• **A sua tarefa**
Pode escrever a continuação do texto sobre a história do projeto de banda desenhada, começando logo após a última frase?

• **Excerto fornecido**
=-=-=

Mas contamos a sua história...
Nos Trilhos do Gerês de 1996 a BD foi o tema que dominou as conversas. O Lopes lançou o desafio para uns textos, depois suplemento, do Juvernal sobre BD. Saíram 3 números de 4 páginas em 1997, ano que não terminou sem um boletim de 20 páginas, as colaborações do Carlos e da Xanoca, mais uma exposição sobre Jijé, em Braga. A partir daí o projecto não mais parou: espaço semanal no jornal Forum Estudante, reportagens no Salão do Porto, nos Festivais da Amadora e de Angoulême (França), publicação de histórias de novos autores, entrevistas a muitos autores, Prémio Para o Melhor Fanzine (Amadora 1998), referências na imprensa, programa na Rádio Televisão do Minho e espaço semanal no Diário do Minho (ambos de Braga).

=-=-=

• **Listagem de dados**

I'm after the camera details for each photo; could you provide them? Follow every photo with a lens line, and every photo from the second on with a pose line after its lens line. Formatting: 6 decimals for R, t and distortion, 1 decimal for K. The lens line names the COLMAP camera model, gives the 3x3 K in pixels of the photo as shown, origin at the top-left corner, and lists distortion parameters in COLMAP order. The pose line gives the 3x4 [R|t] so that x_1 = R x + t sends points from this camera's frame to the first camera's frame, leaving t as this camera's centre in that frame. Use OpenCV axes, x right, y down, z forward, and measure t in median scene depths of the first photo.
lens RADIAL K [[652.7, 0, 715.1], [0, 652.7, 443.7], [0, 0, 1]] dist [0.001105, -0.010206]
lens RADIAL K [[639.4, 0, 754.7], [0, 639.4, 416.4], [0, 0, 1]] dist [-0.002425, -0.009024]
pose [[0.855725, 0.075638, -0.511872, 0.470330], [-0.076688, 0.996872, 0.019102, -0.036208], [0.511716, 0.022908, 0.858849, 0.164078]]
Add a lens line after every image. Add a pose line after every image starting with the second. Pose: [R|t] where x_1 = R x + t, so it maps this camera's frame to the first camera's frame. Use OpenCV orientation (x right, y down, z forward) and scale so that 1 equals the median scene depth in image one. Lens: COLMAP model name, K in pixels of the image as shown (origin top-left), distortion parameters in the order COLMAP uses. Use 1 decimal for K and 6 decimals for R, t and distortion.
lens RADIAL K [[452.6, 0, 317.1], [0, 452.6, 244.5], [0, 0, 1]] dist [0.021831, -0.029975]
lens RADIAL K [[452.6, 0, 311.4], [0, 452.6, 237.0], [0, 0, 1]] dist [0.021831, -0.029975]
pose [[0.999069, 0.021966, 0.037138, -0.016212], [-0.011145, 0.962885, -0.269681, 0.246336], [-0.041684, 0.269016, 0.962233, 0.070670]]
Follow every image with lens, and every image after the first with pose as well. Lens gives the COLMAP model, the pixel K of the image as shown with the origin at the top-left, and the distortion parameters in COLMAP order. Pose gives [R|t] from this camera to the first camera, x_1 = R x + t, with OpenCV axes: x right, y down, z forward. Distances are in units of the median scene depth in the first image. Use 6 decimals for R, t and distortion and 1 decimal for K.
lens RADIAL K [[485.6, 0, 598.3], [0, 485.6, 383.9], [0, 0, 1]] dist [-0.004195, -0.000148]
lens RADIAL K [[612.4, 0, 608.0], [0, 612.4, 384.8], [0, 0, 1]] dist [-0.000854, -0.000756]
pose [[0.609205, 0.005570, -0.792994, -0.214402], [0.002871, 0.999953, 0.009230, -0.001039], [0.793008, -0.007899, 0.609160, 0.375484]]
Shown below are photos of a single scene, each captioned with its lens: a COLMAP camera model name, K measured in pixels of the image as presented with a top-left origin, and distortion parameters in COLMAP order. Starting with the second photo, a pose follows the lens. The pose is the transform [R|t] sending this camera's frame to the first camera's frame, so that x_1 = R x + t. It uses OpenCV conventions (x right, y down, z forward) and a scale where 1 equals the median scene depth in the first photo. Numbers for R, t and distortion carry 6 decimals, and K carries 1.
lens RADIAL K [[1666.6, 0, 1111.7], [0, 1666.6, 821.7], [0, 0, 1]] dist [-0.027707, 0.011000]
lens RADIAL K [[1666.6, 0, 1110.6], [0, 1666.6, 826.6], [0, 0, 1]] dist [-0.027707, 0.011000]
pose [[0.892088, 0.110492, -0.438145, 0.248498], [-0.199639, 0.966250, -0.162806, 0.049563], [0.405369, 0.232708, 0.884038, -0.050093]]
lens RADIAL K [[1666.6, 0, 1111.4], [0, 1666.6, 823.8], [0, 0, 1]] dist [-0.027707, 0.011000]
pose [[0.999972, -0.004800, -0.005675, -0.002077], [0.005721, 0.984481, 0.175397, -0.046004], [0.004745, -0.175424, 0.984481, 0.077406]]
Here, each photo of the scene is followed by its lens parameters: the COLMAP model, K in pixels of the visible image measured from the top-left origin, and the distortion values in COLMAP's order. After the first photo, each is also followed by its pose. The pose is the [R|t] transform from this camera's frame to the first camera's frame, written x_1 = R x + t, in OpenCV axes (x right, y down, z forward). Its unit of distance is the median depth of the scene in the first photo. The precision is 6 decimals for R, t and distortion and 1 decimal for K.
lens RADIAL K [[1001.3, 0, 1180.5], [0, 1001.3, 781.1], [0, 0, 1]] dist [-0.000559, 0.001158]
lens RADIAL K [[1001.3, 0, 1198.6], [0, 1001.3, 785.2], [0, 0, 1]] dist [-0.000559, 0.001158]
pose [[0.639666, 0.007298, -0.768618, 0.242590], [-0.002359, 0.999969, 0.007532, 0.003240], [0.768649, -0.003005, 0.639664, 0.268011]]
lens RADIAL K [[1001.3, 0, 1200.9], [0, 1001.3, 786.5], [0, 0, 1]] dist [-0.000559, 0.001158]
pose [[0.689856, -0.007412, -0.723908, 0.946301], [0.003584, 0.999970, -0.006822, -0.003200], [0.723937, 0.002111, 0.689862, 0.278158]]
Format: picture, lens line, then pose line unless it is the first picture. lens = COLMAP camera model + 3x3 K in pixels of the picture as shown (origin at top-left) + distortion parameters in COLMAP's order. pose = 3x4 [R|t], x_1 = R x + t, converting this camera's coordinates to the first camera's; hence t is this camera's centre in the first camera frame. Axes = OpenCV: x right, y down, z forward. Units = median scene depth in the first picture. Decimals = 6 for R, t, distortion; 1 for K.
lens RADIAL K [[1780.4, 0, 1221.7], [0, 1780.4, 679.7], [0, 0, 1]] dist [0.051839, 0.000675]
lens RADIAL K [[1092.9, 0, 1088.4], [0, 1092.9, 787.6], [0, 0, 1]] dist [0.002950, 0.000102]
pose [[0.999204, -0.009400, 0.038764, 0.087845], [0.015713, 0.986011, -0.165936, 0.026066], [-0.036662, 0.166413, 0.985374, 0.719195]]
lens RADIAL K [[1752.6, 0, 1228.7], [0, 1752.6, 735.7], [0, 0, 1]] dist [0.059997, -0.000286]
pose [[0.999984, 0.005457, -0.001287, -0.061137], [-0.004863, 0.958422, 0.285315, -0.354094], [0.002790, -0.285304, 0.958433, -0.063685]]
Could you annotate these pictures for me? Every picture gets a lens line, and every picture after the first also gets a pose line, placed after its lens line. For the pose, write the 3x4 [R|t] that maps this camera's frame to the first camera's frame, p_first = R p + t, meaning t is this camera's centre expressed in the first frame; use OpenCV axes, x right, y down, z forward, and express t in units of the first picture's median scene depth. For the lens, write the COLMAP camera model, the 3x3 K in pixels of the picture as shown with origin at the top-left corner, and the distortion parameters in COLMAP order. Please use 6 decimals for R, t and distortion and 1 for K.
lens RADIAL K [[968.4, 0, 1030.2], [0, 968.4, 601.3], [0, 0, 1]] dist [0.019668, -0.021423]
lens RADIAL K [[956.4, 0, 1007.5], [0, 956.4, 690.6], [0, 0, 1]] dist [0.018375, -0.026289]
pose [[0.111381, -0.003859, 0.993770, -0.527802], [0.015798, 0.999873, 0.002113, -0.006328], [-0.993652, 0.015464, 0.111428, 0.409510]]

=-=-=

• **Resposta à tarefa**
2000 foi um ano muito particular: editou-se um número consagrado a William Vance e realizou-se a única edição da Braga Desenhada, mostra dedicada à BD medieval e contou com as presenças de Gilles Chaillet, Pedro Massano e Ricardo Ferrand. Realizou-se em seis espaços de Braga (quatro deles medievais), contando com um debate, sessão de autógrafos, feira de BD, peddy papper escolar, tendo contado também com a exposição de desenhos originais de AH de Oliveira Marques e de Filipe Abranches, para além de obras dos autores já citados.
Temos responsabilidades redobradas por sermos a única publicação que desde 1997, se dedica em exclusivo à BD em Portugal, embora sempre conscientes que muito mais gostaríamos de fazer. A BD é uma Arte (a Nona) que tem uma impressionante riqueza literária e estética. Com quase 200 anos de vida, continua a ter um enorme potencial artístico e literário, que não deixa indiferentes milhões de leitores em todo o Mundo. Por isso, viva a BD!